After decades of tame inflation, it spiked sharply in April 2021, reaching 3.4% on an annualized basis. If sustained over a year, that would be more than twice the average inflation rate over the last decade and a half.
If you’re close to retirement age, that rate of inflation is enough cut your spending power in half during your lifetime. It therefore can be a real threat to your lifestyle in retirement.
Here are five moves you can make to help protect yourself against inflation:
1. Reduce your cash position. As of May this year, money market accounts pay an average of 0.07%, according to Bankrate data. Some are paying close to 0.5%. Even the best, highest-yielding money market accounts and CDs may not keep close to keeping up with the current inflation rate.
Tip: Keep just enough cash to see you through emergencies, and keep the rest invested.
2. Maintain some stock market exposure. Yes, most people should reduce stock market risk as they get older. But you don’t want your stock allocation to go to zero.
Over long periods of time, the stock market historically beats inflation. Today’s 65-year-olds can expect to live another 18-20 years or more, on average.
Tip: Keep something invested for the long haul.
3. Consider annuities. Only annuities can provide a guaranteed income for you and your spouse that you cannot outlive.
Tip: Consider an annuity with a cost-of-living rider, which automatically increases your income to keep pace with inflation, guaranteed. You’ll receive a lower initial payout, but you’ll have some protection against inflation risk.
4. Delay taking Social Security benefits. You can begin taking benefits at age 62. But if you’re in decent health, it usually makes sense to wait until your full retirement age, or even until age 70, if possible. Every year you wait increases your eventual benefit by 8%. That higher benefit also gets adjusted for inflation each year.
Delaying Social Security benefits may also help you reduce or eliminate income taxes on Social Security benefits.

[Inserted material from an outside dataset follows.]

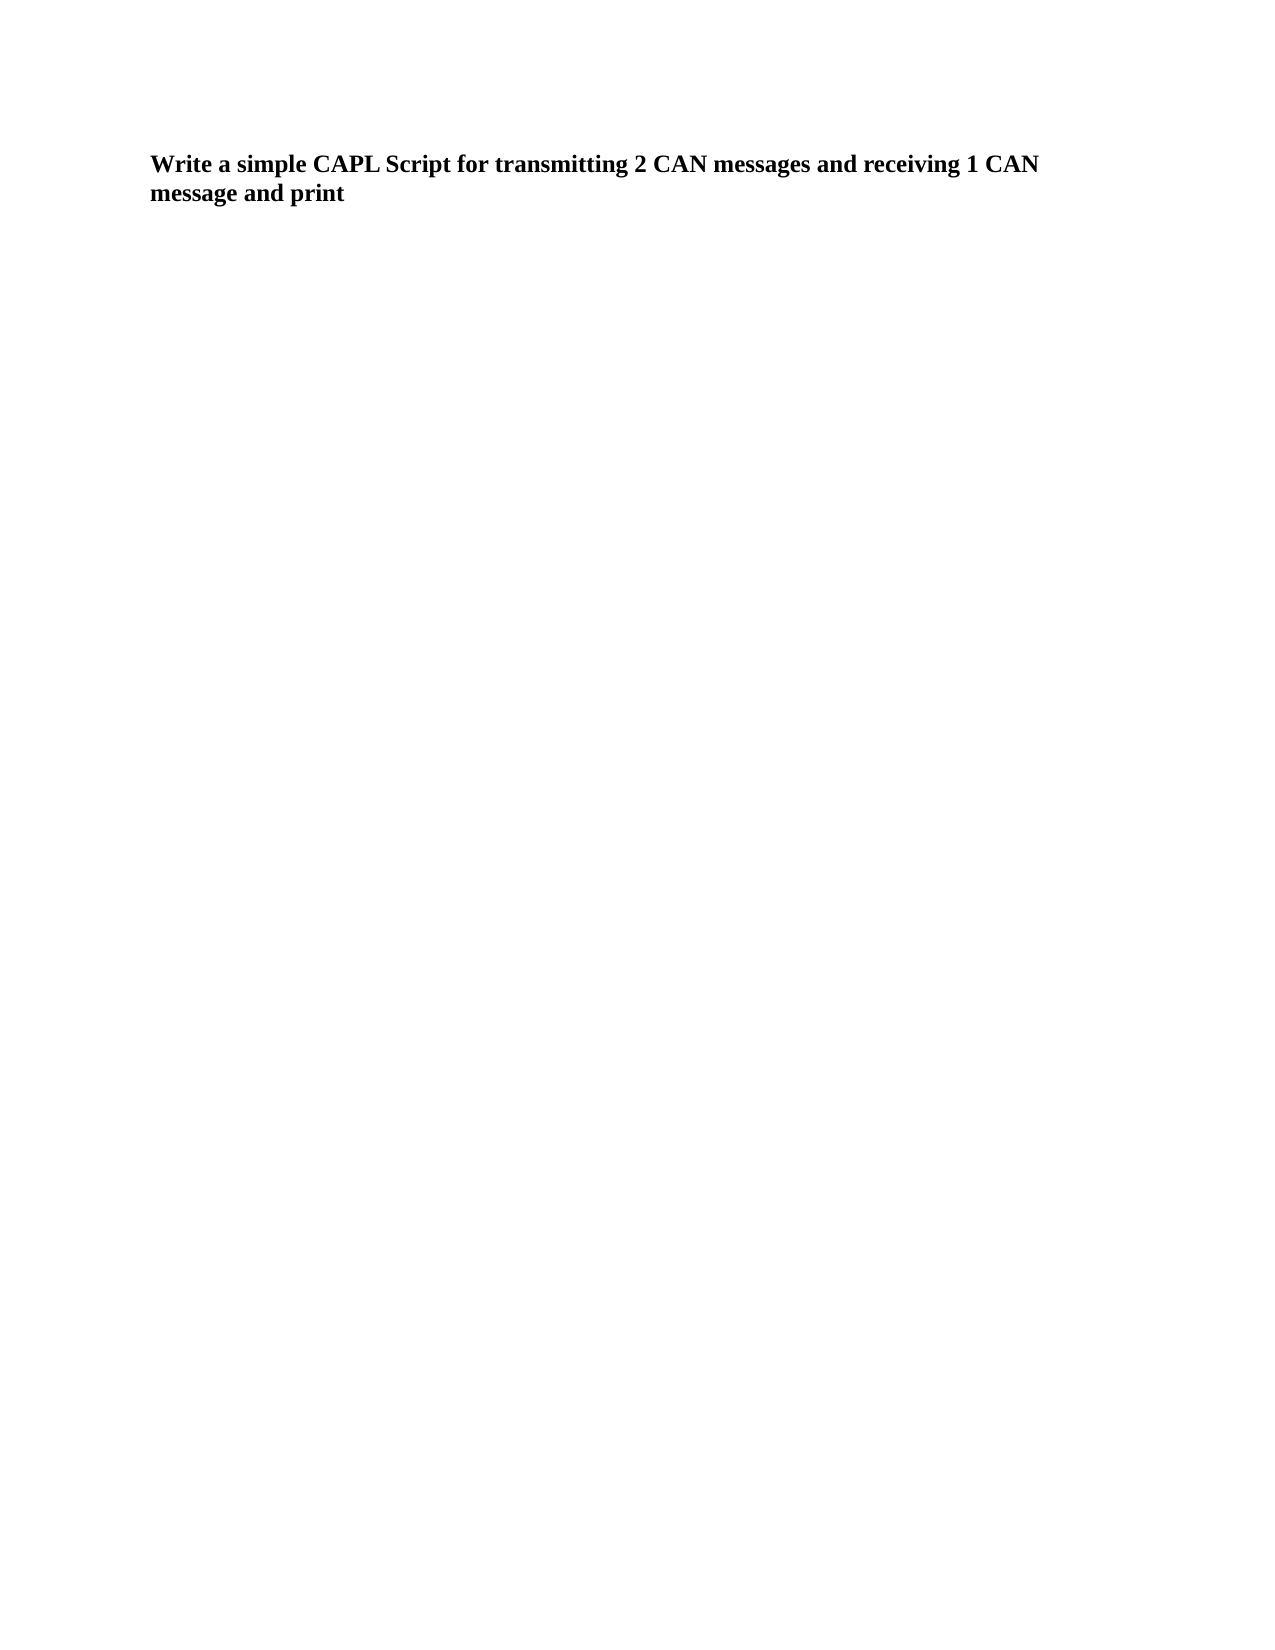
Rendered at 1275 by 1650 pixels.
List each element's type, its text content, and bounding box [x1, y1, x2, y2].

text Write a simple CAPL Script for transmitting 2 CAN messages and receiving 1 CAN message and print [150, 150, 1125, 207]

Tip: If you believe you’ll have a hard time waiting, consider working longer, and working with your advisor to use annuities or other income-generating assets to create a bridge income until you do begin taking Social Security.
5. Consider real estate. Along with owning your own home, investing something in real estate may help you diversify against both inflation and stock market risk.
Real estate is cyclical, but the overall growth trend continues to be strong. And even if there is a pullback in prices, they are usually short-lived.
Tip: You don’t have to be a landlord to invest in real estate: It could be as simple as allocating something to a real estate investment trust fund within your 401(k).